◆ **EXERCISE AIM**
Please restate the records that follow exactly, skipping their images.

-- EXTRACTED RECORDS follows --

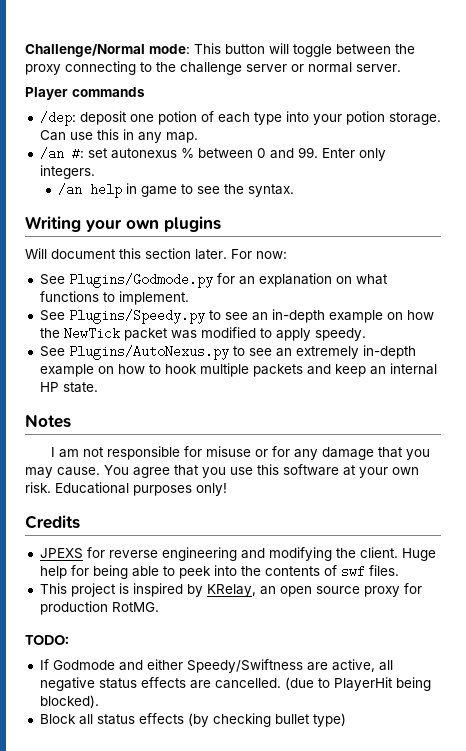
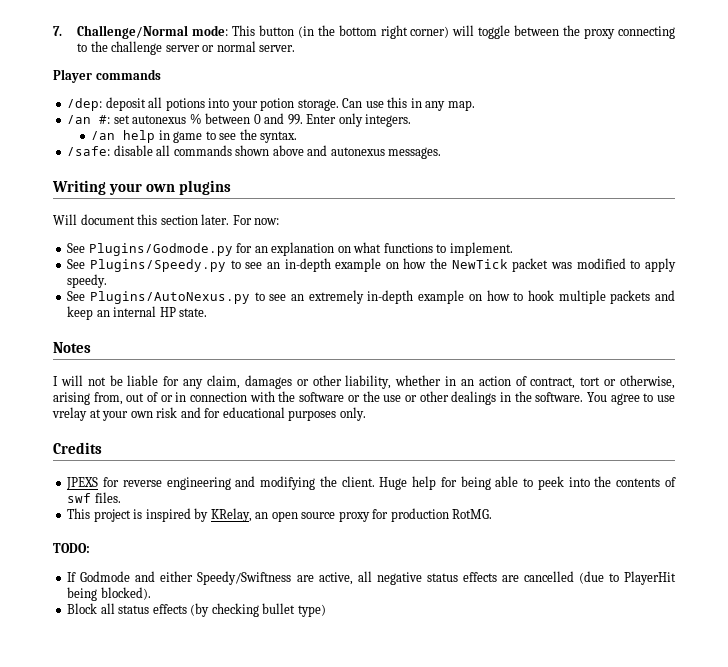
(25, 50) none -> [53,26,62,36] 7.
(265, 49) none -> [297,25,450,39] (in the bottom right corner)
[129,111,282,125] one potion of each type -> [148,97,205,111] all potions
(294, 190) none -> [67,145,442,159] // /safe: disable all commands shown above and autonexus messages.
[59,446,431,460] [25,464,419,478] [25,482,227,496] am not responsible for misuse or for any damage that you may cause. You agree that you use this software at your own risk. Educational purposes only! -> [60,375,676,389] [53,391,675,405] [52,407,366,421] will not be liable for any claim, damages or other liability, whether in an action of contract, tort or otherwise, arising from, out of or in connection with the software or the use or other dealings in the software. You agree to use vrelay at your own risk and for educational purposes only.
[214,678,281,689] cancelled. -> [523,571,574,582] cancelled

-- EXTRACTED RECORDS concluded --

◆ **SOLUTION BELOW**
(25, 50) none -> [53,26,62,36] 7.
(265, 49) none -> [297,25,450,39] (in the bottom right corner)
[129,111,282,125] one potion of each type -> [148,97,205,111] all potions
(294, 190) none -> [67,145,442,159] // /safe: disable all commands shown above and autonexus messages.
[59,446,431,460] [25,464,419,478] [25,482,227,496] am not responsible for misuse or for any damage that you may cause. You agree that you use this software at your own risk. Educational purposes only! -> [60,375,676,389] [53,391,675,405] [52,407,366,421] will not be liable for any claim, damages or other liability, whether in an action of contract, tort or otherwise, arising from, out of or in connection with the software or the use or other dealings in the software. You agree to use vrelay at your own risk and for educational purposes only.
[214,678,281,689] cancelled. -> [523,571,574,582] cancelled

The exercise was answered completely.